Walker: For East Bank All-Stars, Little League World Series title still feels like yesterday | Sports

Elwanda Tulloch

The calendar says it’s been a year. The memories say otherwise. “It feels like it was just yesterday,” said Reece Roussel. “I think about it almost every day, mainly at night. I still think how did we do that? No way.” But, yes, they did it. It’s been 366 days […]

The calendar says it’s been a year.

The memories say otherwise.

“It feels like it was just yesterday,” said Reece Roussel. “I think about it almost every day, mainly at night. I still think how did we do that? No way.”

But, yes, they did it.

It’s been 366 days since then 12-year-old shortstop Stan Wiltz caught that line drive August 25, snatching the ball and a bit of history all at the same time.

Wiltz’s catch was the final out, putting the exclamation point on the magical run of the east bank team from River Ridge, which became the first team from Louisiana to win the Little League World Series with the 8-0 victory over Curacao.

“I still think about the process and all the practices we went through to get to that point,” Wiltz said. “It’s hard to believe that we ever did something like that. It’s so cool thinking back on it.”

Wiltz, like Roussel, still almost has to pinch himself, as you can tell by a recent conversation he had with his mother.

“Mom, can you believe we really went to the World Series and won?”

“I think over time it will probably resonate more for them,” said Pam Wiltz. “But for a 12-year old kid, when you’re living it, you’re just going through the motions of it. It’s hard to really take it all in while you’re there. It’s a testament to kids everywhere that anything is possible, and the sky is truly the limit.”

On Sunday, the Wiltz family watched ESPN2’s replay of the team’s victory over Hawaii in the U.S. championship game. Having been in Williamsport, Pennsylvania. for the actual World Series, it was their first time watching it on TV. Coach Scott Frazier has only watched it on television once also.

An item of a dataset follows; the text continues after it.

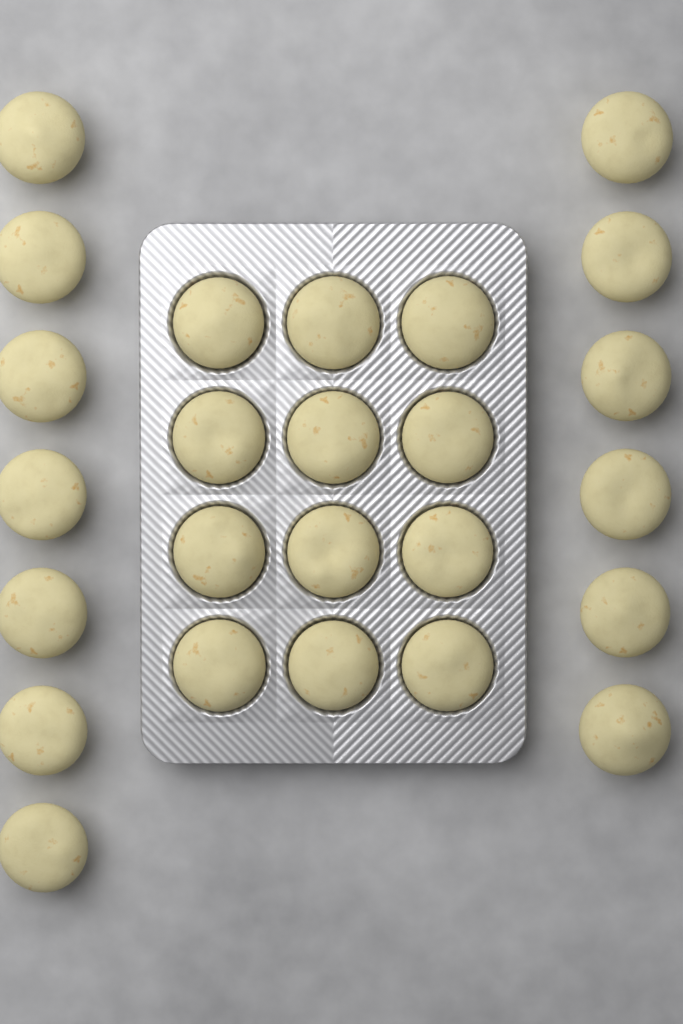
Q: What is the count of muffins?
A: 25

“It’s crazy just thinking how the kids seemed like babies in Waco (for the regionals) and watching them grow and seeing the confidence they picked up along the way was just unbelievable,” Frazier said. “I remember when I used to watch the Little League World Series and wonder how in the world kids play on that big stage with 30,000 people watching. We got to witness it firsthand. We told them to just go out there and have fun.”

While Frazier appreciates winning it all, he says the journey was about much more than that. It’s more about the time he spent with the 13 kids who became like mini-celebrities once they unpiled from that dogpile on the infield at Lamade Stadium.

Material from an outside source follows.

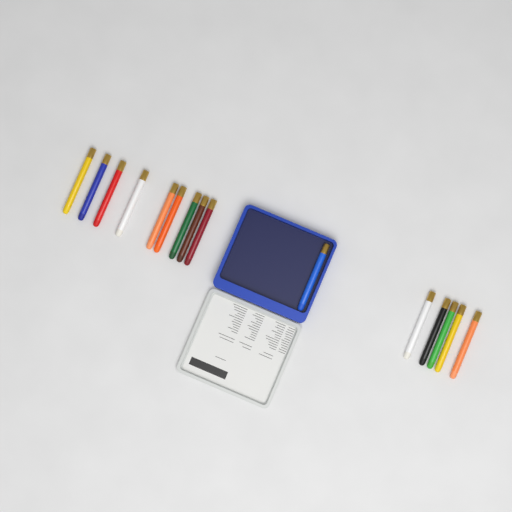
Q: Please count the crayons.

“All the attention was crazy,” Roussel said. “Almost everywhere I went, people were asking ‘are you Reece Roussel?’ It just doesn’t seem real.”

It was the same way for his 12 teammates: Wiltz, William Andrade, Gavin Berry, Jeffrey Curtis, Ryan Darrah, Derek DeLatte, Marshall Louque, Connor Perrot, Ryder Planchard, Egan Prather, Alton Shorts and Peyton Spadoni.

They all stay in touch with each other and will likely continue to do so for the rest of their lives. And boy will they have plenty to talk about.

There were victory parades and Mardi Gras parades. Trips to the governor’s mansion and the White House. And even a ride on Air Force One.

But the most magical ride of all was the one to Williamsport, one that the entire state of Louisiana took with them on that unforgettable Sunday last August.